Most financial advisers will be aware that, in all likelihood, too many of their clients do not have a will and many of those that do may not have reviewed it for some considerable time. If any of the first group die without addressing this lack of a will they will die intestate and their estate will pass in accordance with the provisions laid down by the law. The second group will not be intestate but the destination of their estate, as determined by their will, may not reflect their intent at the point of death.
Both sets of circumstances are to be avoided and advisers, through collaboration with solicitors, can make a big improvement to the overall financial wellbeing of the families of their clients by being the catalyst for action to put this right.

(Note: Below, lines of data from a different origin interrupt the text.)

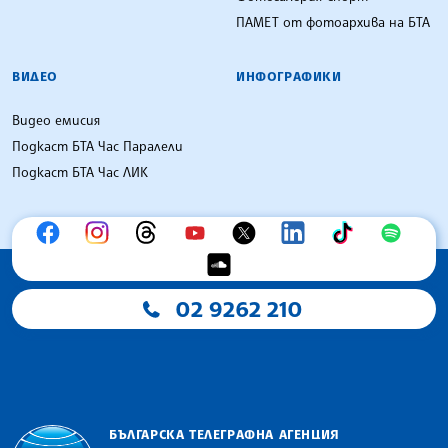
ПАМЕТ от фотоархива на БТА
ВИДЕО
ИНФОГРАФИКИ
Видео емисия
Подкаст БТА Час Паралели
Подкаст БТА Час ЛИК
02 9262 210
БЪЛГАРСКА ТЕЛЕГРАФНА АГЕНЦИЯ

An effective collaboration between a client’s legal adviser and financial adviser can really do some good here. By combining legal and financial skills, the client really will be treated fairly. Advisers who have a broad understanding of how the laws of succession and intestacy work will, understandably, have a better chance of “connecting” with the solicitors with whom they seek to do business.
In regard to intestacy, there has been the recent publication of a consultation paper on changing the law. This stems from a Government consultation in 2005 which concluded that a wide-ranging review of intestacy and family provision was needed in both England and Wales and in Scotland. A separate report on succession was published by the Scottish Law Commission.
Given that the law regarding intestate succession dates back to 1925 and the rules allowing certain individuals to claim provision on death date back to 1975 (under the Inheritance (Provision for Family and Dependants) Act 1975), unsurprisingly, the Law Commission’s view is that the inheritance law needs to be brought up to date to meet the needs and expectations of modern families.
Despite the fact that, under English law, individuals are free to leave their estate as they wish under their will (there are no forced heirship rules such as those which apply in certain European countries as well as in Scotland), every year tens of thousands of people die without a will.
The key proposals with regards to intestacy are as follows:-
It is provisionally proposed that where a person dies intestate survived by a spouse but no descendants, the whole estate should pass to the spouse, whether or not there are other family members still living. This would mean the surviving spouse would no longer have to share the estate with parents or brothers and sisters of the deceased. Where there are also surviving children or other descendants, the commission recognises that the position is more complex.
However, given the current limits (that is, the surviving spouse being entitled to everything up to maximum of £250,000 with the amount over this figure divided and shared with the children), in practice apparently at least nine out of 10 surviving spouses inherit the whole of the estate and it is only in the wealthiest 10 per cent of estates that children are likely to inherit anything.
In view of this, one reform option that is suggested is to give the surviving spouse the whole estate in every case. However, when similar reform was recommended in 1989, it was not implemented because of concerns that some children would be disinherited, particularly where a parent had remarried.
The Commission recognises that there are valid concerns about children inheriting and therefore they suggest a number of options for reform on which they want to consult. The options are:
– no change to the current law;
– reform to eliminate the need for the expense and complexity of life interest trusts; and
– a reform that takes account of whether the surviving spouse owned the family home jointly with the deceased.
The next set of proposals concerns cohabitants. At the moment, where a couple live together without getting married or forming a civil partnership and one of them dies, the survivor has no automatic right under the current intestacy rules to inherit any part of the deceased’s estate. This is the case no matter how long they have lived together and even if they had children together. In some circumstances a surviving cohabitant can go to court to challenge distribution of a deceased partner’s estate under the family provision legislation.
The commission recognises that having to go to court will often be emotionally and financially draining. They therefore propose to reform the intestacy rules so that, in some circumstances, a surviving cohabitant can share in a partner’s estate without having to go to court.
The commission poses the questions which cohabitants should qualify for inclusion under the proposed rules and what they should receive. The provisional proposal is that couples who have had a child together, or have lived continuously as a couple for more than five years, should have the same rights on intestacy as spouses.
The next proposal considers childless relationships of less than five years. The provisional proposal is that where a couple have lived together for more than two but less than five years, the survivor should be entitled to half of the share of the estate that the surviving spouse would have received.
Other areas highlighted for potential reform include:-
trusts for children on intestacy and the effect of adoption on the child’s entitlement
family provision claims by adult children
the distinction made in the intestacy rules between full brothers and sisters and half brothers and sisters
the criteria to be met by dependants applying for family provision, and
family provision claims where the deceased did not have his permanent home in England or Wales.